I recently returned from a short-term mission trip to Senegal, Africa, where our church has had a partnership with a mission agency and a local village pastor for about five years. It was the twelfth short-term trip that I’ve participated in. Each has impacted me in different ways and they have collectively shaped me. I am significantly indebted to short-term missions.
While there are all sorts of ways that short-term mission trip experiences can be tainted, whether by our own motivations, or by our expectations, or even by the planning of the trip itself, there is still an important place for these trips and good reasons to go on one.

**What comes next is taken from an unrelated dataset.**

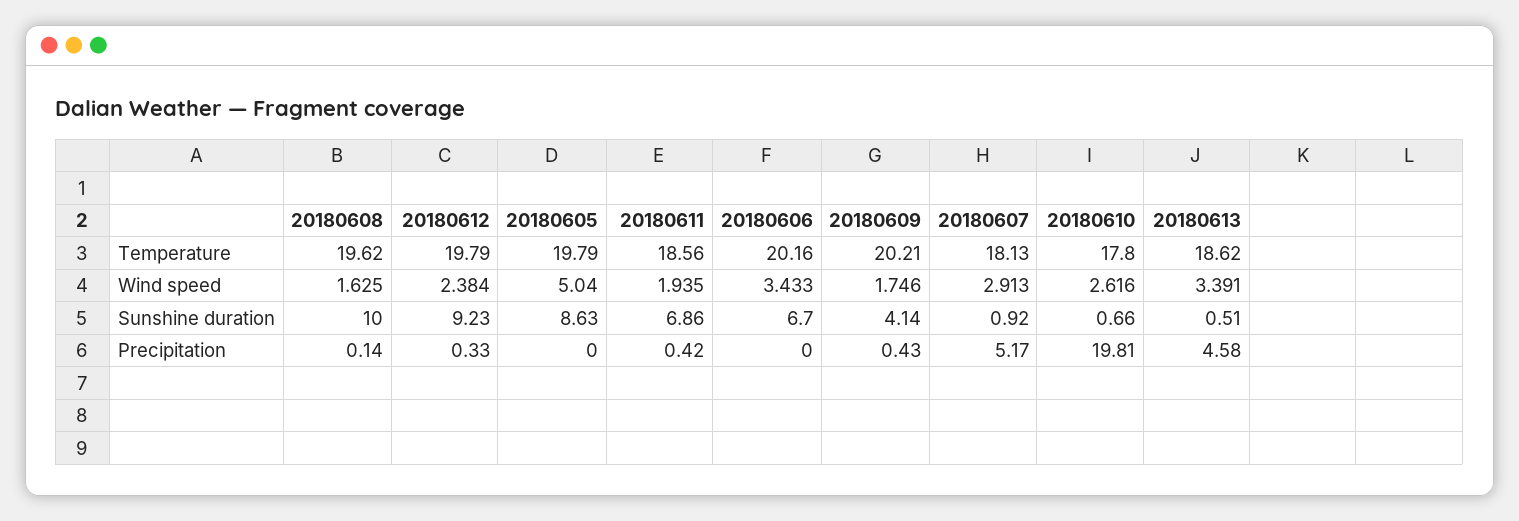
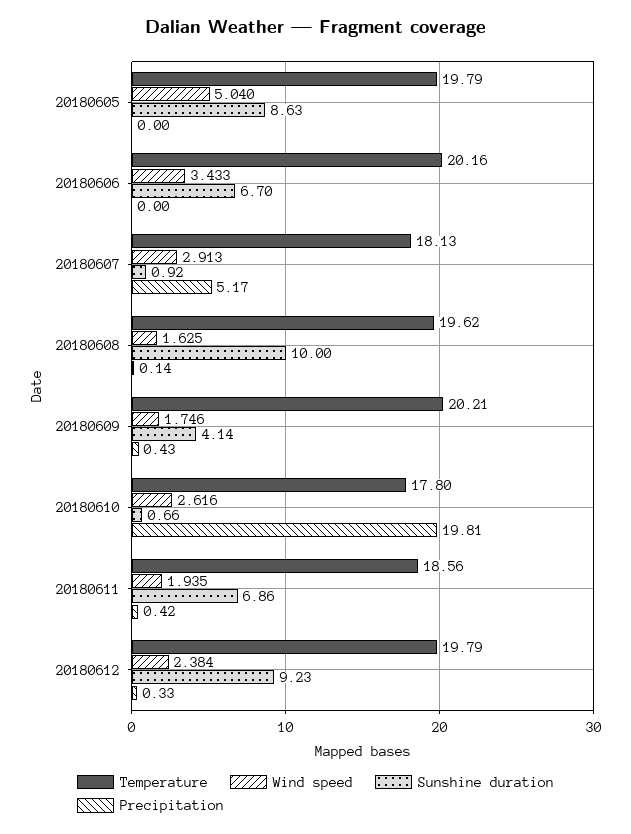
Temperature, 20180613: 18.62 -> none
Wind speed, 20180613: 3.391 -> none
Sunshine duration, 20180613: 0.51 -> none
Precipitation, 20180613: 4.58 -> none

Here are some good reasons to go on a short-term mission trip:
I can’t wait to see what God is doing
There is not a square inch on this world that is not God’s and not a square inch where he is not advancing his mission. One of the profound blessings of a mission trip is witnessing God’s work in a different context. One way I was powerfully impacted in our recent trip to Senegal was the incredible unity among the village pastors in central Senegal. In a 95% majority Muslim country, these men had a beautiful gospel partnership that was humbling to witness. I returned home having glimpsed the unity God was bringing among Senegalese pastors and invigorated to commit to helping foster such relationships in my own community.
I want to create new relationships
I didn’t know a single Senegalese person before our trip, and there are now a dozen or more Senegalese saints who I am blessed to call friend. Each friend brings with them a story. One shared how God called him to the gospel while he was being trained to be a Muslim teacher (a marabout). He shared of the physical beating and rejection he suffered at the hands of his family after his conversion. I shared meals with pastors who ministered in villages for years before seeing even a single person come to Christ. I heard their stories about how that first conversion led to slow and steady multiplication as God built up his church in their villages. Just as with any friend, I was challenged and encouraged by these saints. When you go on a trip ready to engage and lean into new relationships, you are following Jesus’s way and you and they will be blessed.
I just want to help
“Wait a second!” you might say, didn’t you tell us that we weren’t supposed to go on a mission trip to accomplish something specific? Yes, I did. But that doesn’t mean that God won’t accomplish something through you, or that you shouldn’t have a project. And most important is having a spirit that desires to help in whatever way that God might have for you. The most important help you can offer might be praying with people. Or it might be playing soccer with kids. In the small village of Mbadate, Senegal, where we have a partnership, one of the most important ways we help Pastor Diaga, is merely being a public presence, greeting the Chief and the Mayor and making formal speeches of blessing on them, their homes, and their village. Such a presence elevates Pastor Diaga’s standing in the village, a significant thing for the ministry of the gospel in the small rural village.
I want a glimpse of heaven
During the nearly four hour worship service in Mbadate, we experienced incredible worship led by four djembe players, a guitarist, and a powerful choir who sang syncopated arrangements in the local language, Serer. It was a glimpse of worship in heaven I had never experienced before and I might not experience again until we are united together before the throne of the Lamb of God. Go on a mission trip to have your understanding of the global church expanded, and your limited understanding of worship and the beauty of the nations joined together exploded.
Go on a short-term mission trip! Examine your reasons, align your heart with Christ’s heart, but then go! By his grace, God will shape your understanding of who he is and what he’s doing in powerful new ways.